------ AUSGEWÄHLTER AUSZUG ------
Chicago, 1893. Im Umfeld eines seltsamen Hotels sind auf mysteriöse Weise mehrere Menschen verschwunden. Die Gänge in diesem Haus sind verwinkelt und es gibt Türen, die zu nackten Ziegelwänden führen… Die berühmte Krimiautorin Ariana Wire beschließt, in diesem Labyrinth des Schreckens Nachforschungen anzustellen. Doch die Dinge entwickeln sich nicht wie vorgesehen – ganz und gar nicht! Auch der Mörder streift zwischen den Mauern des Hotels herum, und er hat einen schrecklichen Plan…
Kombinationen, verborgene Dokumente, unerwartete Verbündete: Um den Fallen zu entkommen, müssen Sie logisch denken und Ihre gute Beobachtungsgabe unter Beweis stellen. Wer wird gewinnen: der Täter oder die beherzte Frau? (Klappentext)
Nachdem ich mit meinem ersten Escape Book so viel Spaß hatte, schlug ich direkt im Anschluss das nächste auf.
Die Story klang für mich sehr atmosphärisch und spannend. Ich konnte es kaum erwarten, mich auf den Weg aus dem Horror-Hotel zu machen.
Es beginnt mit einem Sammelsurium von Zeitungsausschnitten, aus denen sich ein schreckliches Bild ergibt. Immer mehr Frauen verschwinden in Chicago. Ariana Wire will der Sache auf die Spur gehen, denn vor allem der Fall um die junge Kathy Miller lässt sie nicht los. Durch ihre Erfahrung als Krimiautorin glaubt sie an ihre detektivischen Fähigkeiten. Doch ihre Selbstsicherheit schwindet, als sie ohne Erinnerungen in einer verschlossenen Kiste erwacht.
------
### ANHAND DER ANGABEN
1. Prüfen Sie, ob die Aussagen (a), (b) und (c) mit dem Auszug über das Escape Book zum Chicagoer Hotel übereinstimmen: (a) Ariana Wire ist eine bekannte Krimiautorin. (b) Die Handlung spielt im Jahr 1893 in New York. (c) Ariana Wire erwacht ohne Erinnerungen in einer verschlossenen Kiste. Antworten Sie jeweils mit Ja oder Nein und zitieren Sie die entscheidenden Worte des Auszugs wörtlich.
2. Schreiben Sie den Auszug über das Escape Book zum Chicagoer Hotel im Anschluss an seinen letzten Satz weiter.
------ DATENSATZAUSZUG ------
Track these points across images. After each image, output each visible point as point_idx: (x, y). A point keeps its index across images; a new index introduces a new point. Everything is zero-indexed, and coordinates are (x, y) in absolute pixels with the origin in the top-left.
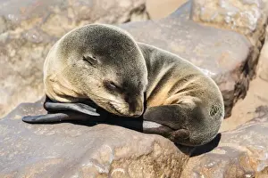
------
### ANTWORTEN
1.
(a) Ja: „Die berühmte Krimiautorin Ariana Wire“
(b) Nein: „Chicago, 1893.“
(c) Ja: „als sie ohne Erinnerungen in einer verschlossenen Kiste erwacht“

2.
Dieses Buch hat wirkliche eine Geschichte mit verschiedenen Figuren und Hintergrund-Storys. Und die fand ich wirklich gut. Es machte Spaß, voranzukommen und immer mehr zu entdecken und dem Mörder auf die Spur zu kommen.
Das größte Problem: Das Entdecken wurde einem wirklich nicht leicht gemacht.
Jedes Kapitel endete an einem Strich und darunter befanden sich jeweils die römischen Ziffern von I bis III. Hier standen Fortführungen der Geschichte, Räume öffneten sich hier oder man erfuhr noch ein paar mehr Details.
Um diese Ziffern zu entdecken, musste man sich durch die Aufzeichnungen des Notizbuchs im hinteren Teil des Buches wühlen, Bilder genau studieren, gefundene Gegenstände kombinieren und anderen Fährten folgen.
Es war mühsam. Wirklich. Bis zum Schluss habe ich nicht alle Ziffern gefunden, nicht jeden versteckten Hinweis entschlüsselt. Nicht selten war ich vollkommen aufgeschmissen und wusste nicht, wie und wo ich weitermachen soll. Ich las dann hinten bei der Hilfestellung nach – und war kein Stück schlauer.
Manche Rätsel hatte ich komplett übersehen, was für das Weiterkommen erstmal kein Problem war. Doch dann hatte ich plötzlich wie selbstverständlich Gegenstände, die ich nie gefunden hatte.
Mit manchen Hinweisen konnte ich nichts anfangen und blätterte durch das gesamte Buch von vorn bis hinten, bis ich irgendwo gefettet las, dass ich von dort in den nächsten Raum komme. Von allein hätte ich an dieser Stelle nie gelesen.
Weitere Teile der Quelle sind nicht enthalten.